Work instructions :: Exact copies of the line with "## Citations" and of all lines after it through the end of the entries are required, and no other lines.

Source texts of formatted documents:
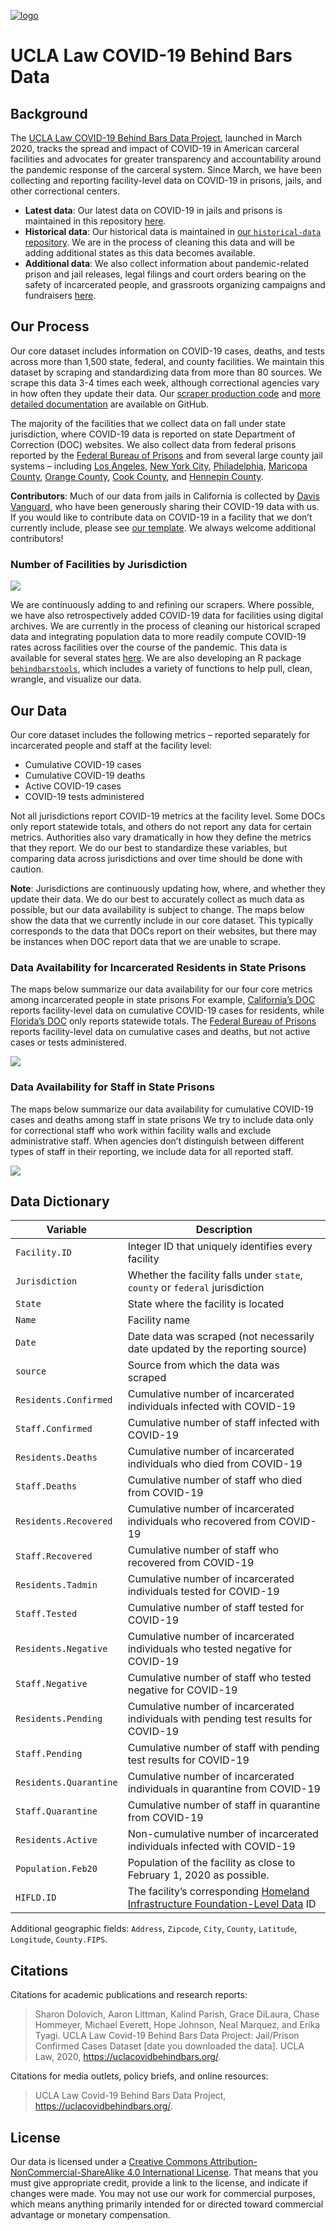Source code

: 
[![logo](README_files/logo.svg)](https://uclacovidbehindbars.org/)

# UCLA Law COVID-19 Behind Bars Data

## Background

The [UCLA Law COVID-19 Behind Bars Data
Project](https://uclacovidbehindbars.org/), launched in March 2020,
tracks the spread and impact of COVID-19 in American carceral facilities
and advocates for greater transparency and accountability around the
pandemic response of the carceral system. Since March, we have been
collecting and reporting facility-level data on COVID-19 in prisons,
jails, and other correctional centers.

  - **Latest data**: Our latest data on COVID-19 in jails and prisons is
    maintained in this repository
    [here](https://github.com/uclalawcovid19behindbars/data/tree/master/Adult%20Facility%20Counts).  
  - **Historical data**: Our historical data is maintained in [our
    `historical-data`
    repository](https://github.com/uclalawcovid19behindbars/historical-data/tree/main/data).
    We are in the process of cleaning this data and will be adding
    additional states as this data becomes available.
  - **Additional data**: We also collect information about
    pandemic-related prison and jail releases, legal filings and court
    orders bearing on the safety of incarcerated people, and grassroots
    organizing campaigns and fundraisers
    [here](https://docs.google.com/spreadsheets/u/2/d/1X6uJkXXS-O6eePLxw2e4JeRtM41uPZ2eRcOA_HkPVTk/edit#gid=1641553906).

## Our Process

Our core dataset includes information on COVID-19 cases, deaths, and
tests across more than 1,500 state, federal, and county facilities. We
maintain this dataset by scraping and standardizing data from more than
80 sources. We scrape this data 3-4 times each week, although
correctional agencies vary in how often they update their data. Our
[scraper production
code](https://github.com/uclalawcovid19behindbars/covid19_behind_bars_scrapers)
and [more detailed
documentation](https://uclalawcovid19behindbars.github.io/covid19-behind-bars-public-docs/scraper_documentation/)
are available on GitHub.

The majority of the facilities that we collect data on fall under state
jurisdiction, where COVID-19 data is reported on state Department of
Correction (DOC) websites. We also collect data from federal prisons
reported by the [Federal Bureau of
Prisons](https://www.bop.gov/coronavirus/) and from several large county
jail systems – including [Los
Angeles](https://lasd.org/covid19updates/), [New York
City](https://doccs.ny.gov/doccs-covid-19-report),
[Philadelphia](https://www.phila.gov/programs/coronavirus-disease-2019-covid-19/testing-and-data/#/philadelphia-prisons-covid-19-data),
[Maricopa
County](https://www.maricopa.gov/5574/COVID-19-in-County-Jails), [Orange
County](https://ocsheriff.gov/about-ocsd/covid-19/covid-19-oc-jails),
[Cook
County](https://www.cookcountysheriff.org/covid-19-cases-at-ccdoc/), and
[Hennepin
County](https://www.hennepinsheriff.org/jail-warrants/jail-information/COVID-19).

**Contributors**: Much of our data from jails in California is collected
by [Davis Vanguard](https://www.davisvanguard.org/), who have been
generously sharing their COVID-19 data with us. If you would like to
contribute data on COVID-19 in a facility that we don’t currently
include, please see [our
template](https://docs.google.com/spreadsheets/d/1cqjCvbXuUh5aIQeJ4NRKdUwVAb4adaWTK-nBPFAj0og/edit#gid=363817589).
We always welcome additional contributors\!

### Number of Facilities by Jurisdiction

<img src="README_files/figure-gfm/fac-by-jurisdiction-1.png" style="display: block; margin: auto;" />

We are continuously adding to and refining our scrapers. Where possible,
we have also retrospectively added COVID-19 data for facilities using
digital archives. We are currently in the process of cleaning our
historical scraped data and integrating population data to more readily
compute COVID-19 rates across facilities over the course of the
pandemic. This data is available for several states
[here](https://github.com/uclalawcovid19behindbars/historical-data/tree/main/data).
We are also developing an R package
[`behindbarstools`](https://github.com/uclalawcovid19behindbars/behindbarstools),
which includes a variety of functions to help pull, clean, wrangle, and
visualize our data.

## Our Data

Our core dataset includes the following metrics – reported separately
for incarcerated people and staff at the facility level:

  - Cumulative COVID-19 cases
  - Cumulative COVID-19 deaths
  - Active COVID-19 cases
  - COVID-19 tests administered

Not all jurisdictions report COVID-19 metrics at the facility level.
Some DOCs only report statewide totals, and others do not report any
data for certain metrics. Authorities also vary dramatically in how they
define the metrics that they report. We do our best to standardize these
variables, but comparing data across jurisdictions and over time should
be done with caution.

**Note**: Jurisdictions are continuously updating how, where, and
whether they update their data. We do our best to accurately collect as
much data as possible, but our data availability is subject to change.
The maps below show the data that we currently include in our core
dataset. This typically corresponds to the data that DOCs report on
their websites, but there may be instances when DOC report data that we
are unable to scrape.

### Data Availability for Incarcerated Residents in State Prisons

The maps below summarize our data availability for our four core metrics
among incarcerated people in state prisons For example, [California’s
DOC](https://www.cdcr.ca.gov/covid19/population-status-tracking/)
reports facility-level data on cumulative COVID-19 cases for residents,
while [Florida’s DOC](http://www.dc.state.fl.us/comm/covid-19.html) only
reports statewide totals. The [Federal Bureau of
Prisons](https://www.bop.gov/coronavirus/) reports facility-level data
on cumulative cases and deaths, but not active cases or tests
administered.

<img src="README_files/figure-gfm/resident-maps-1.png" style="display: block; margin: auto;" />

### Data Availability for Staff in State Prisons

The maps below summarize our data availability for cumulative COVID-19
cases and deaths among staff in state prisons We try to include data
only for correctional staff who work within facility walls and exclude
administrative staff. When agencies don’t distinguish between different
types of staff in their reporting, we include data for all reported
staff.

<img src="README_files/figure-gfm/staff-maps-1.png" style="display: block; margin: auto;" />

## Data Dictionary

| Variable               | Description                                                                                                                                                    |
| ---------------------- | -------------------------------------------------------------------------------------------------------------------------------------------------------------- |
| `Facility.ID`          | Integer ID that uniquely identifies every facility                                                                                                             |
| `Jurisdiction`         | Whether the facility falls under `state`, `county` or `federal` jurisdiction                                                                                   |
| `State`                | State where the facility is located                                                                                                                            |
| `Name`                 | Facility name                                                                                                                                                  |
| `Date`                 | Date data was scraped (not necessarily date updated by the reporting source)                                                                                   |
| `source`               | Source from which the data was scraped                                                                                                                         |
| `Residents.Confirmed`  | Cumulative number of incarcerated individuals infected with COVID-19                                                                                           |
| `Staff.Confirmed`      | Cumulative number of staff infected with COVID-19                                                                                                              |
| `Residents.Deaths`     | Cumulative number of incarcerated individuals who died from COVID-19                                                                                           |
| `Staff.Deaths`         | Cumulative number of staff who died from COVID-19                                                                                                              |
| `Residents.Recovered`  | Cumulative number of incarcerated individuals who recovered from COVID-19                                                                                      |
| `Staff.Recovered`      | Cumulative number of staff who recovered from COVID-19                                                                                                         |
| `Residents.Tadmin`     | Cumulative number of incarcerated individuals tested for COVID-19                                                                                              |
| `Staff.Tested`         | Cumulative number of staff tested for COVID-19                                                                                                                 |
| `Residents.Negative`   | Cumulative number of incarcerated individuals who tested negative for COVID-19                                                                                 |
| `Staff.Negative`       | Cumulative number of staff who tested negative for COVID-19                                                                                                    |
| `Residents.Pending`    | Cumulative number of incarcerated individuals with pending test results for COVID-19                                                                           |
| `Staff.Pending`        | Cumulative number of staff with pending test results for COVID-19                                                                                              |
| `Residents.Quarantine` | Cumulative number of incarcerated individuals in quarantine from COVID-19                                                                                      |
| `Staff.Quarantine`     | Cumulative number of staff in quarantine from COVID-19                                                                                                         |
| `Residents.Active`     | Non-cumulative number of incarcerated individuals infected with COVID-19                                                                                       |
| `Population.Feb20`     | Population of the facility as close to February 1, 2020 as possible.                                                                                           |
| `HIFLD.ID`             | The facility’s corresponding [Homeland Infrastructure Foundation-Level Data](https://hifld-geoplatform.opendata.arcgis.com/datasets/prison-boundaries/data) ID |

Additional geographic fields: `Address`, `Zipcode`, `City`, `County`,
`Latitude`, `Longitude`, `County.FIPS`.

## Citations

Citations for academic publications and research reports:

> Sharon Dolovich, Aaron Littman, Kalind Parish, Grace DiLaura, Chase
> Hommeyer, Michael Everett, Hope Johnson, Neal Marquez, and Erika
> Tyagi. UCLA Law Covid-19 Behind Bars Data Project: Jail/Prison
> Confirmed Cases Dataset \[date you downloaded the data\]. UCLA Law,
> 2020, <https://uclacovidbehindbars.org/>.

Citations for media outlets, policy briefs, and online resources:

> UCLA Law Covid-19 Behind Bars Data Project,
> <https://uclacovidbehindbars.org/>.

## License

Our data is licensed under a [Creative Commons
Attribution-NonCommercial-ShareAlike 4.0 International
License](https://creativecommons.org/licenses/by-nc-sa/4.0/). That means
that you must give appropriate credit, provide a link to the license,
and indicate if changes were made. You may not use our work for
commercial purposes, which means anything primarily intended for or
directed toward commercial advantage or monetary compensation.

Response to this task ::
## Citations

Citations for academic publications and research reports:

> Sharon Dolovich, Aaron Littman, Kalind Parish, Grace DiLaura, Chase
> Hommeyer, Michael Everett, Hope Johnson, Neal Marquez, and Erika
> Tyagi. UCLA Law Covid-19 Behind Bars Data Project: Jail/Prison
> Confirmed Cases Dataset \[date you downloaded the data\]. UCLA Law,
> 2020, <https://uclacovidbehindbars.org/>.

Citations for media outlets, policy briefs, and online resources:

> UCLA Law Covid-19 Behind Bars Data Project,
> <https://uclacovidbehindbars.org/>.

## License

Our data is licensed under a [Creative Commons
Attribution-NonCommercial-ShareAlike 4.0 International
License](https://creativecommons.org/licenses/by-nc-sa/4.0/). That means
that you must give appropriate credit, provide a link to the license,
and indicate if changes were made. You may not use our work for
commercial purposes, which means anything primarily intended for or
directed toward commercial advantage or monetary compensation.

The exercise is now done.